Recorded information -
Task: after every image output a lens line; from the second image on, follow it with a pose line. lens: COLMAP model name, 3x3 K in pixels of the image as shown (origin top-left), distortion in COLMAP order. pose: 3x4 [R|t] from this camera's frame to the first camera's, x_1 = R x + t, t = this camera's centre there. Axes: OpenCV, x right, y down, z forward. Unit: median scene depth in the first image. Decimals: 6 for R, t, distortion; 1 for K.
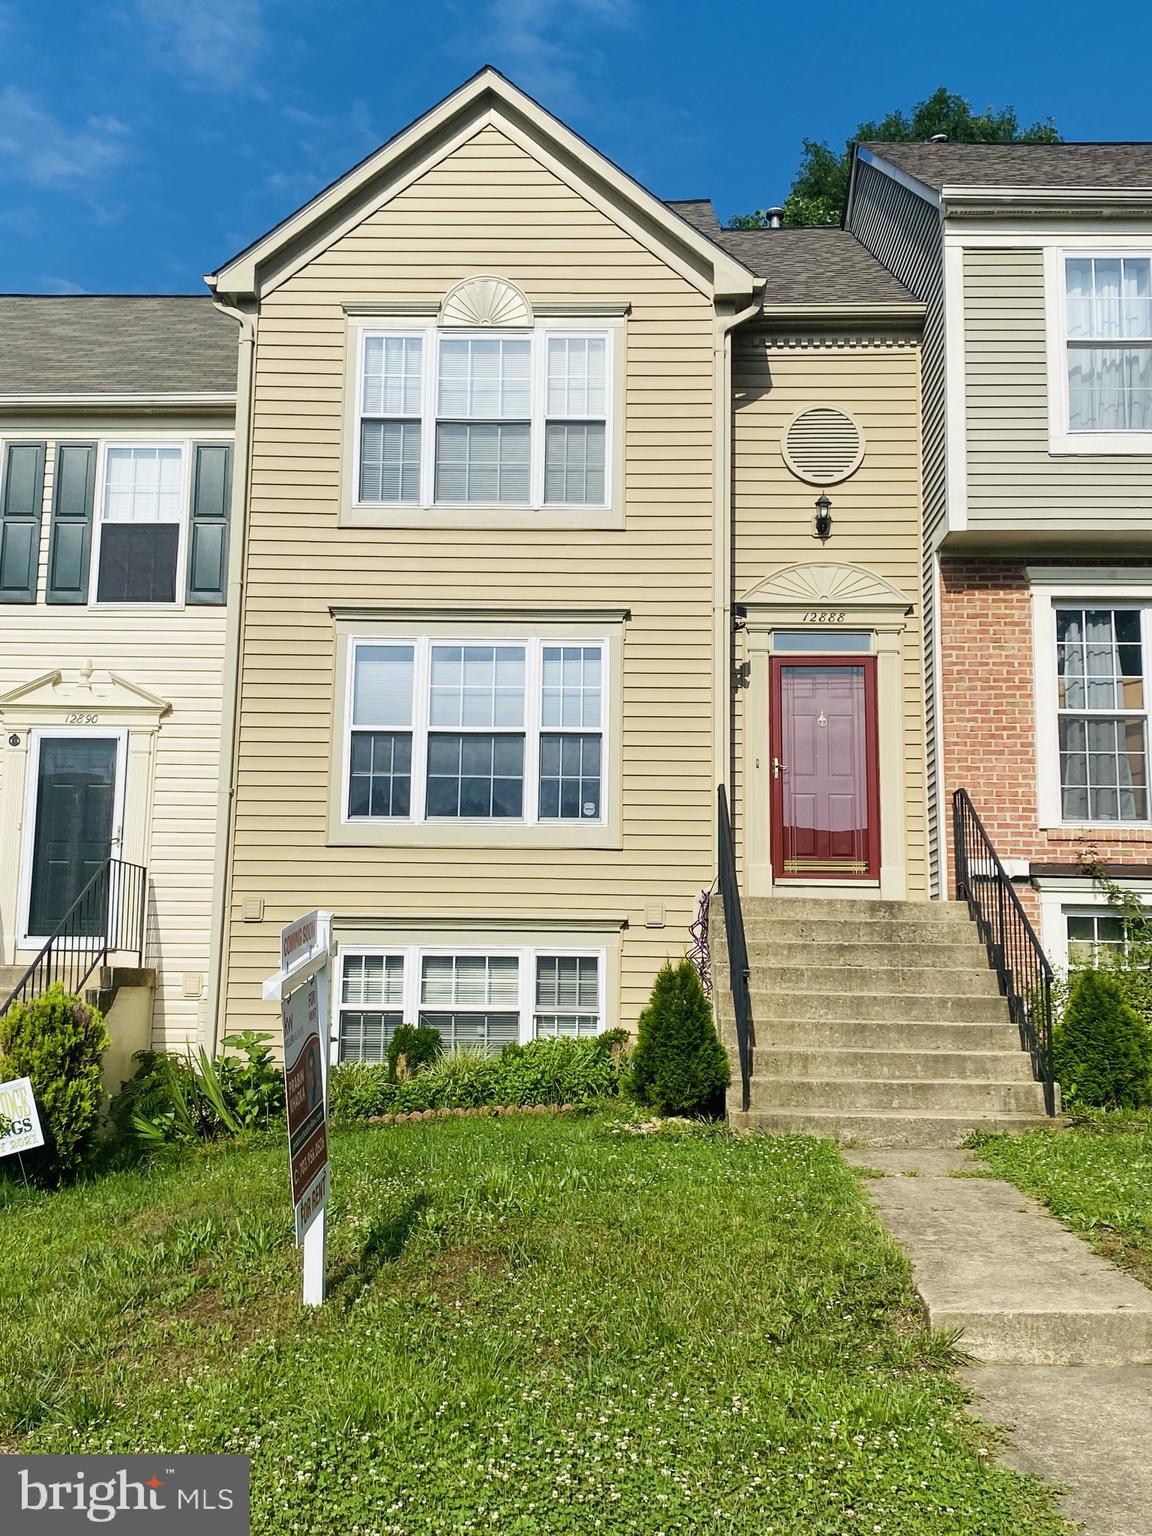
lens RADIAL K [[1589.3, 0, 577.5], [0, 1589.3, 764.1], [0, 0, 1]] dist [0.005018, 0.000000]
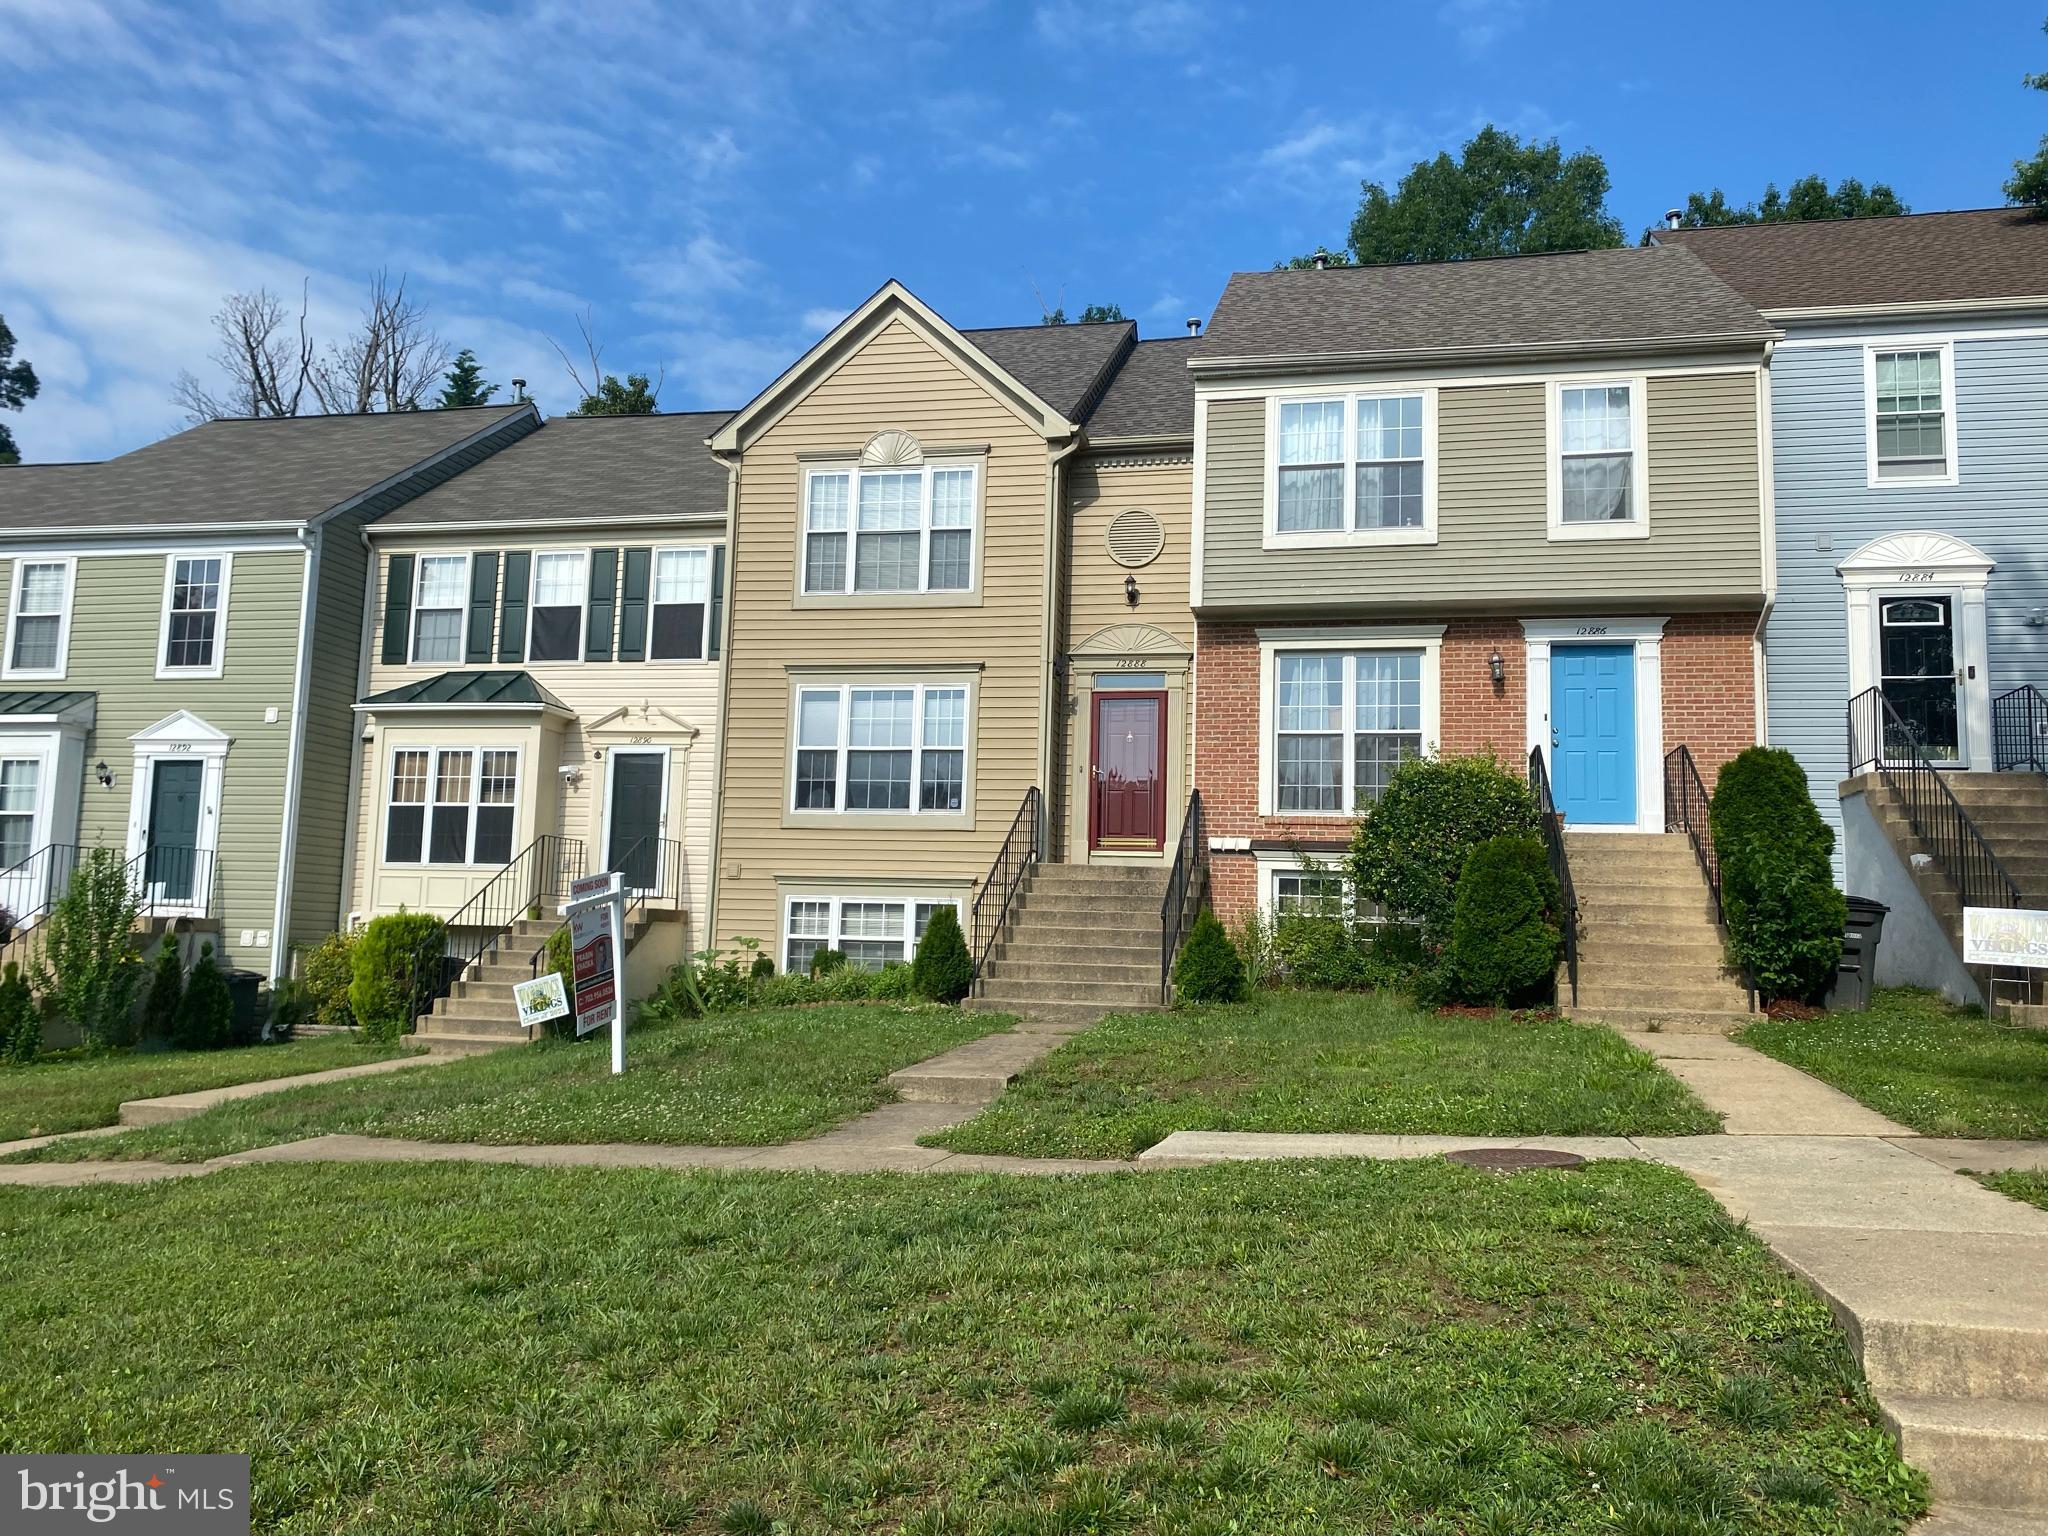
lens RADIAL K [[1557.2, 0, 1023.7], [0, 1557.2, 771.0], [0, 0, 1]] dist [0.031610, -0.007564]
pose [[0.983029, -0.007096, -0.183312, 0.321760], [0.011606, 0.999655, 0.023541, -0.032468], [0.183081, -0.025269, 0.982773, -0.373153]]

Assignment -
Return every line of the data above word for word, but leave out the pictures.

Solution for this exercise -
Task: after every image output a lens line; from the second image on, follow it with a pose line. lens: COLMAP model name, 3x3 K in pixels of the image as shown (origin top-left), distortion in COLMAP order. pose: 3x4 [R|t] from this camera's frame to the first camera's, x_1 = R x + t, t = this camera's centre there. Axes: OpenCV, x right, y down, z forward. Unit: median scene depth in the first image. Decimals: 6 for R, t, distortion; 1 for K.
lens RADIAL K [[1589.3, 0, 577.5], [0, 1589.3, 764.1], [0, 0, 1]] dist [0.005018, 0.000000]
lens RADIAL K [[1557.2, 0, 1023.7], [0, 1557.2, 771.0], [0, 0, 1]] dist [0.031610, -0.007564]
pose [[0.983029, -0.007096, -0.183312, 0.321760], [0.011606, 0.999655, 0.023541, -0.032468], [0.183081, -0.025269, 0.982773, -0.373153]]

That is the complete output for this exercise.